- **WORK TO COMPLETE**: Your task is to transcribe exactly, and only, the lines running from the one with "Bangalore- 560 054, Karnataka, INDIA" to the end of the listing below, inclusive, with every picture left out.
···
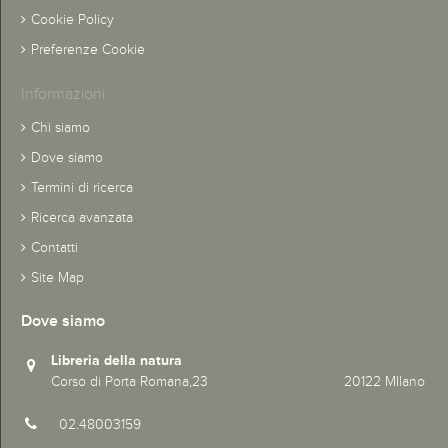
Cookie Policy
Preferenze Cookie
Informazioni
Chi siamo
Dove siamo
Termini di ricerca
Ricerca avanzata
Contatti
Site Map
Dove siamo
Libreria della natura
Corso di Porta Romana,23 20122 MIlano
02.48003159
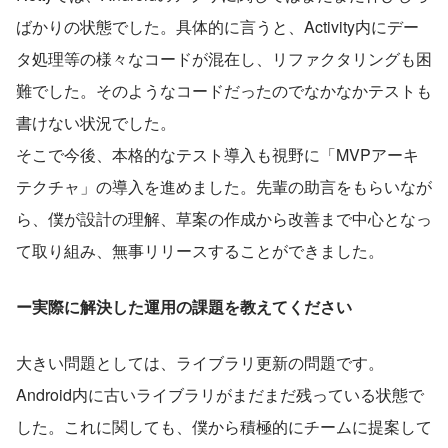
ばかりの状態でした。具体的に言うと、Activity内にデー
タ処理等の様々なコードが混在し、リファクタリングも困
難でした。そのようなコードだったのでなかなかテストも
書けない状況でした。
そこで今後、本格的なテスト導入も視野に「MVPアーキ
テクチャ」の導入を進めました。先輩の助言をもらいなが
ら、僕が設計の理解、草案の作成から改善まで中心となっ
て取り組み、無事リリースすることができました。
ー実際に解決した運用の課題を教えてください
大きい問題としては、ライブラリ更新の問題です。
Android内に古いライブラリがまだまだ残っている状態で
した。これに関しても、僕から積極的にチームに提案して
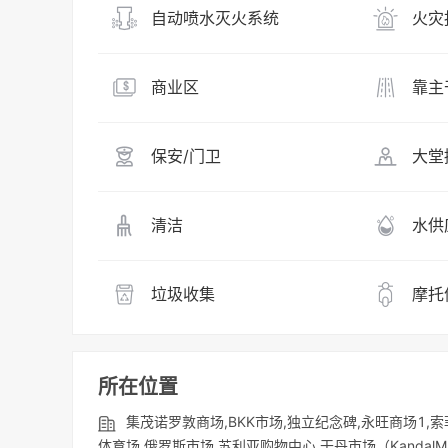
自动喷水灭火系统
火灾
商业区
靠主
保安/门卫
大堂
清洁
水供
垃圾收集
摩托
所在位置
集茂诺罗敦商场,BKK市场,独立纪念碑,永旺商场1,
体育场,俄罗斯市场,苏利亚购物中心,干丹市场（KandalMarke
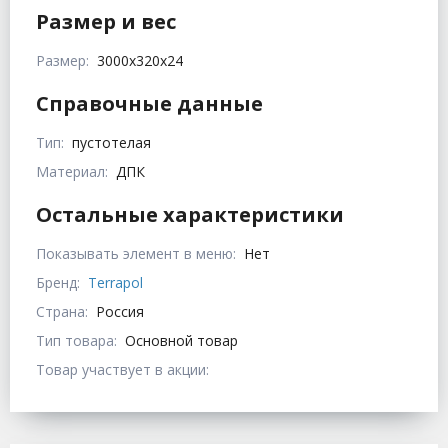
Размер и вес
Размер:
3000х320х24
Справочные данные
Тип:
пустотелая
Материал:
ДПК
Остальные характеристики
Показывать элемент в меню:
Нет
Бренд:
Terrapol
Страна:
Россия
Тип товара:
Основной товар
Товар участвует в акции:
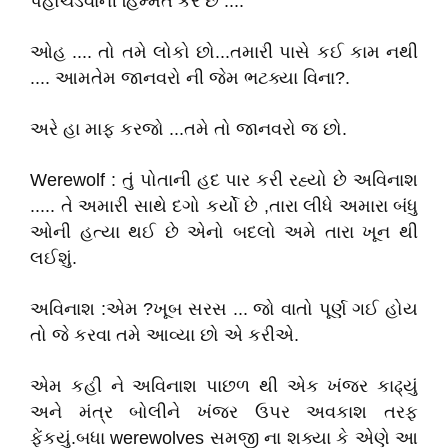
પહોચડવાની હિમ્મત કરે છે ....
ઓહ .... તો તમે લોકો છો...તમારી પાસે કઈ કામ નથી
.... આમતેમ જાનવરો ની જેમ ભટક્યા વિના?.
અરે હા માફ કરજો ...તમે તો જાનવરો જ છો.
Werewolf : તું પોતાની હદ પાર કરી રહ્યો છે અવિનાશ
..... તે અમારી સાથે દગો કર્યો છે ,તારા લીધે અમારા બંધુ
ઓની હત્યા થઈ છે એનો બદલો અમે તારા ખૂન થી
લઈશું.
અવિનાશ :એમ ?ખૂબ સરસ ... જો વાતો પૂર્ણ ગઈ હોય
તો જે કરવા તમે આવ્યા છો એ કરીએ.
એમ કહી ને અવિનાશ પાછળ થી એક ખંજર કાઢ્યું
અને મંત્ર બોલીને ખંજર ઉપર અવકાશ તરફ
ફેંકયું.બધા werewolves સમજી ના શક્યા કે એણે આ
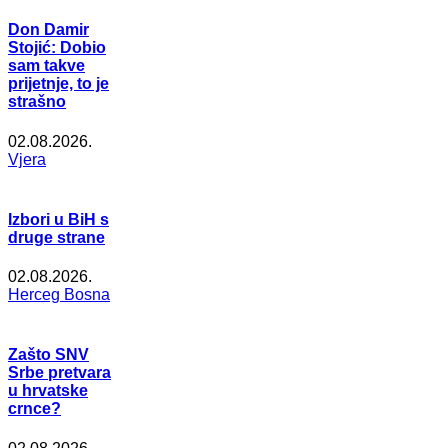
Don Damir
Stojić: Dobio
sam takve
prijetnje, to je
strašno
02.08.2026.
Vjera
Izbori u BiH s
druge strane
02.08.2026.
Herceg Bosna
Zašto SNV
Srbe pretvara
u hrvatske
crnce?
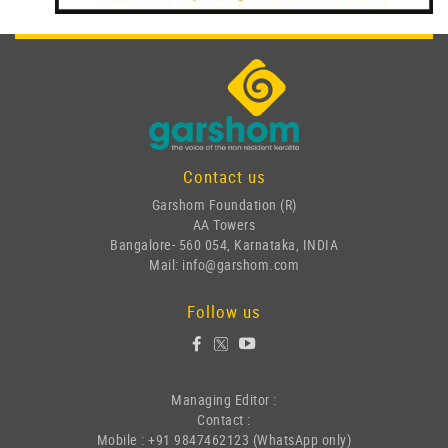
Contact us
Garshom Foundation (R)
AA Towers
Bangalore- 560 054, Karnataka, INDIA
Mail: info@garshom.com
Follow us
Managing Editor :
Contact :
Mobile : +91 9847462123 (WhatsApp only)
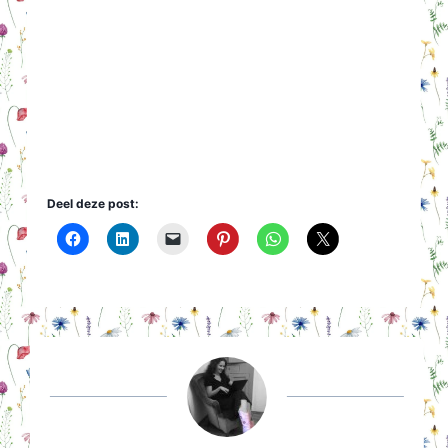
Deel deze post:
···
- **TASK RESPONSE**:
Bangalore- 560 054, Karnataka, INDIA
Mail: info@garshom.com
Follow us
Managing Editor :
Contact :
Mobile : +91 9847462123 (WhatsApp only)
Deel deze post:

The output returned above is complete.